### ОТРЫВОК СО СТРАНИЦЫ
..........

Так вы говорите, что идея картины, в частности, - одиночество Шукшина?

- О, не говорите мне слово "идея"!

- Почему? Ведь каждое произведение искусства, если оно настоящее,- это идеологическое явление.

- О, господи!

- Да не в узком смысле, не в политическом.

- Да ни в каком! Искусство развивается только из самого себя. И важна в нем, для понимающего в нем толк,- лишь новизна.

- Ну-у, не хотелось бы согласиться.

- Идемте, я вам покажу и докажу...

И он повел меня и даму к Белютину, и то, что было дальше, вы уже прочли. Скорлупа рачья.

Но что-то в Лене мне импонировало. Конкретность и доказательность.

Это был не Гутионтов.

III. РЫБНЫЙ ДЕНЬ

РИГА

Я люблю мясо. Ел бы его три раза в сутки. Всегда. Но. Надо считаться с обстоятельствами. И - рыбой я тоже не брезгую.

Рига меня угостила не только раками. Судите сами.

"Горный пейзаж" (Тушь, перо). К. С. Петров-Водкин. 1920 год.

Морской горизонт наклонился... Что это? Дух захватило и весь мир покачнулся от того, что открылось с высокой точки на перешейке полуострова.

..........

### ЗАДАНИЕ
Продолжите отрывок о споре об искусстве и о Риге, начав сразу после фразы о высокой точке на перешейке полуострова.

..........

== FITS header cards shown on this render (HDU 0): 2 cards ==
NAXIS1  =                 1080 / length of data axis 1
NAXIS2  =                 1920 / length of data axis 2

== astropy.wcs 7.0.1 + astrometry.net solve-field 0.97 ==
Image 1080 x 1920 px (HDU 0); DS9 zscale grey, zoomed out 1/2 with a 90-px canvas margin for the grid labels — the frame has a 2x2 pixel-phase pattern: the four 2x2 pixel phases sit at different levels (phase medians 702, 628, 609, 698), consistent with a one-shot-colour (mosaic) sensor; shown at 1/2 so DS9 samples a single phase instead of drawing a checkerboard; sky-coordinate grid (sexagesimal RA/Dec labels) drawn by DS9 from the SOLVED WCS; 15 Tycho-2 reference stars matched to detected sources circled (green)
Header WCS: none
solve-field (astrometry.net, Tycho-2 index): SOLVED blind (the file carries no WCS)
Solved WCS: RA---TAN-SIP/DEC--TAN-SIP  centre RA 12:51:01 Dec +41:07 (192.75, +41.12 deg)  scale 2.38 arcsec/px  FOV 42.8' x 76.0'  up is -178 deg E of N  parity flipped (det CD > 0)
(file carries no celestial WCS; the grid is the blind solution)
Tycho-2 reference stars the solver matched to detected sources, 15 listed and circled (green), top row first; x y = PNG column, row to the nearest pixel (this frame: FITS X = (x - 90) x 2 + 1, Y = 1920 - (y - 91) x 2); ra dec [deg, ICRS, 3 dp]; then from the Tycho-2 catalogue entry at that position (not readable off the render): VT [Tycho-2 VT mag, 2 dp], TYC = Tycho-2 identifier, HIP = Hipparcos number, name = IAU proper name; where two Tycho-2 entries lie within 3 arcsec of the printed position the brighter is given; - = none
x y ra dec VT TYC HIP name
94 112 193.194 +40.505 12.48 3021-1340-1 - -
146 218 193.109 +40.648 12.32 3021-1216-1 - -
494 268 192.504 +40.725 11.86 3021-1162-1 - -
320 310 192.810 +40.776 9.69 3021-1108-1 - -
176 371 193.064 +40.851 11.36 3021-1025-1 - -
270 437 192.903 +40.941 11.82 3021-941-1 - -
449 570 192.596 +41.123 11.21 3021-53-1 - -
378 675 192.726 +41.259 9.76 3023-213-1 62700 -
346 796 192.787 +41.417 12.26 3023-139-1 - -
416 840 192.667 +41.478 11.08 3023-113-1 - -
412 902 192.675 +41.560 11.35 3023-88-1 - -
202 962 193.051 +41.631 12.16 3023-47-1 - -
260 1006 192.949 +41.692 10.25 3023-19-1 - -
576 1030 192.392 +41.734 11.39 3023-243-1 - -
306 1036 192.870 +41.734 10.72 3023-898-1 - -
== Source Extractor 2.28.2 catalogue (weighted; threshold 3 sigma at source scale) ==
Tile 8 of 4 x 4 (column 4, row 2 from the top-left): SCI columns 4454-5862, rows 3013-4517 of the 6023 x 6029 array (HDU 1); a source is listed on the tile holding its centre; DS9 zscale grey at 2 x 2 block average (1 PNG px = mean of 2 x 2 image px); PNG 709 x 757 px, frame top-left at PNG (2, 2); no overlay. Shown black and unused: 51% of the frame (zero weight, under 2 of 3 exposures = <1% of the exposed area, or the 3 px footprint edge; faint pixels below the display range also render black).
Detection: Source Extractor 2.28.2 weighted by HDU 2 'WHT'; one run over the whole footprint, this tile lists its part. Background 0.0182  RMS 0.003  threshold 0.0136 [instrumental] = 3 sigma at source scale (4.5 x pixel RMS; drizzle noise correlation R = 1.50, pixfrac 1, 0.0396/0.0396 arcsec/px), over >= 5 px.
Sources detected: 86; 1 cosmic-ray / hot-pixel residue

..........

### ОТВЕТ К ЗАДАНИЮ
Слева море, справа море. Далеко-далеко внизу. Но как ни далеко - все внимание - волнам. В действительности зритель не мог их так четко видеть с такой высоты и дали. Но на картине "он" их "увидел" - волны. Он их угадал и как бы увидел. И они (от внимания) выросли до размеров домов, что видны внизу на перешейке. Никакого там шторма - в море. Просто изображено домысленное: свежий ветер, энергичные волны, бодрый тонус природы.

Есть и люди.

Взобравшийся выше всех, машет, зовет отставших, показывает на море: "Ко мне! Смотрите!"

А те: один - сел, усталый и сбивший ногу, другой - кричит, тоже показывая на море, мол, и отсюда видно.

Но столь стройные ряды волн слева от полуострова, видно, самому левому из компании, забравшемуся выше всех, виднее. Ряды волн слева перспективно сходятся в точке, находящейся точно над этим крайним слева человеком. Так, как ему,- никому не видно. И он - вертикальный. Все остальное - покачнувшееся - только с такой, с большой, высоты может покачнуться. А тем не менее этот-то человечек как раз вертикален, единственный. Он - победитель.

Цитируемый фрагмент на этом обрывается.